Another forensic science lab falls under a cloud

Another Australian one

HUNDREDS of suspicious deaths may be reviewed after a damning report into the NSW's CSI laboratory - the NSW Institute of Forensic Medicine. The possibility of a mass review by health authorities follows a finding that senior forensic pathologist Dr Allan Cala was guilty of unsatisfactory professional conduct after he wrongly ruled a double murder was an accident.

The findings of the NSW Medical Board's professional standards committee can now be revealed after a suppression order was lifted. Dr Cala, who worked at the Glebe institute but is now South Australia's top pathologist, was fined $5500 for bungling the inquiry into the deaths of Pam and Bill Weightman, who were murdered by their adopted son David in 2000. The Weightmans' bodies were found in their car at the bottom of an embankment at Heathcote, south of Sydney. Dr Cala, who performed post mortem examinations on the couple, ruled they had died in a car accident.

But, last year, it was revealed David Weightman had staged the accident after he drugged, strangled and suffocated his parents. Their bruises were sustained as they fought for their lives.

The Health Care Complaints Commission later took action against Dr Cala, whose high-profile cases include the Norfolk Island murder of Janelle Patton. Dr Cala told the hearing he had requested more information from the police, but completed his autopsy report without receiving it. He also failed to document his concerns to the police and the coroner, the committee found. Photographs of the bodies, which Dr Cala initially denied taking before saying he had, have gone missing.

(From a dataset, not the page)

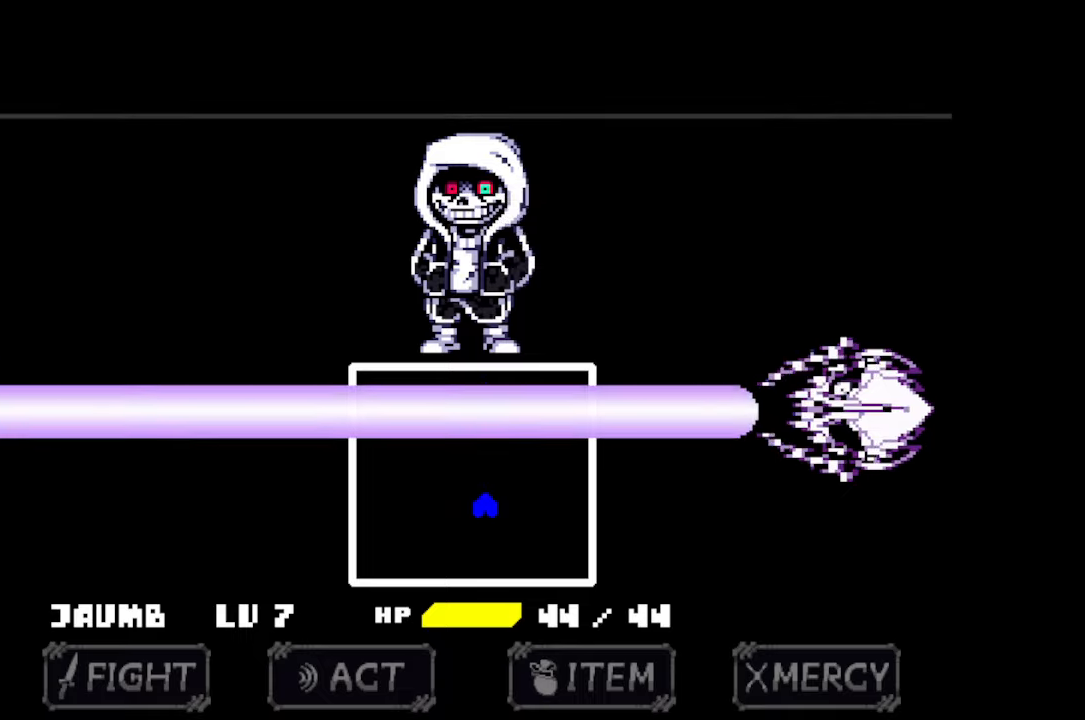
{"keys": [], "mouse": [], "events": [[133, "down", "up"]]}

In a further bungle, Dr Cala discovered he had prepared a post mortem report on the wrong body after typing an incorrect number for Mr Weightman's brain into his computer. The committee said Dr Cala was "genuinely contrite" for his mistakes.

An international forensic pathologist called as a witness at the inquiry said Dr Cala should not be made a scapegoat for systemic problems between the institute, police and the coroner. Emeritus Professor Rex Ferris told the hearing that responsibility for the bungle had to be shared. "There appears to have been a culture of poor interdisciplinary communication in the institute, the police and the coroner's office," he said.

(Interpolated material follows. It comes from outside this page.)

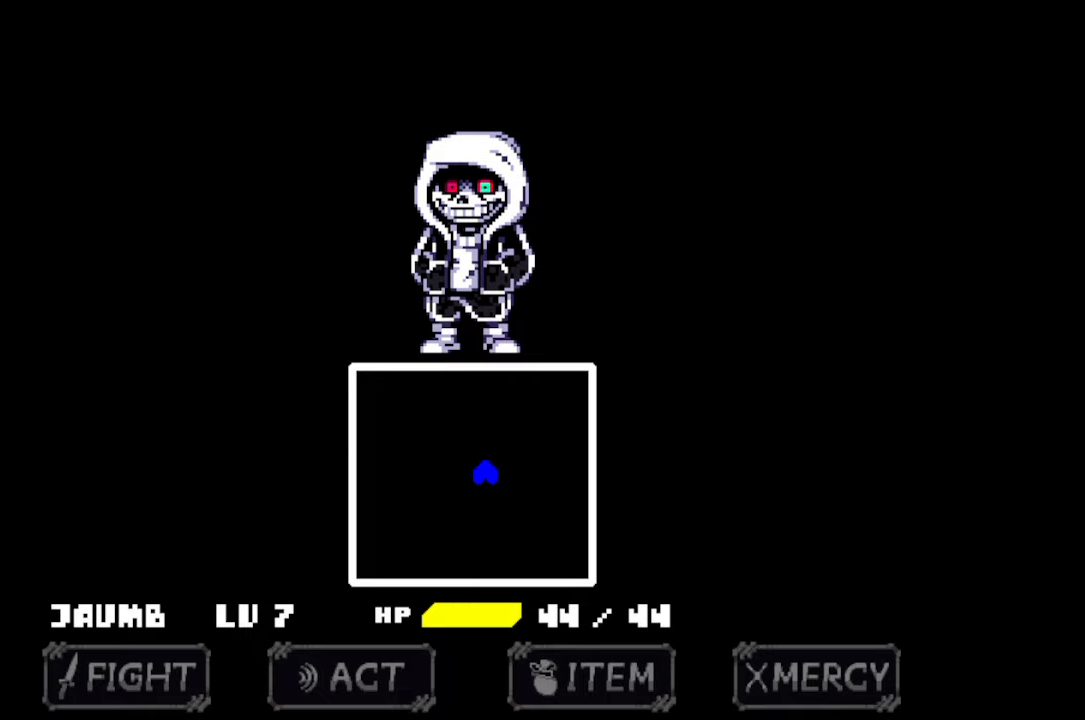
{"keys": [], "mouse": [], "events": []}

However, the Weightmans' brother-in-law Alan Urwin said yesterday: "The public needs some confidence back in the judicial system." A spokesman for Attorney-General John Hatzistergos said the HCCC had reviewed all Dr Cala's cases and no other bungles had emerged. But, he invited families concerned about the handling of a case by the institute to approach the HCCC, which can conduct an independent review.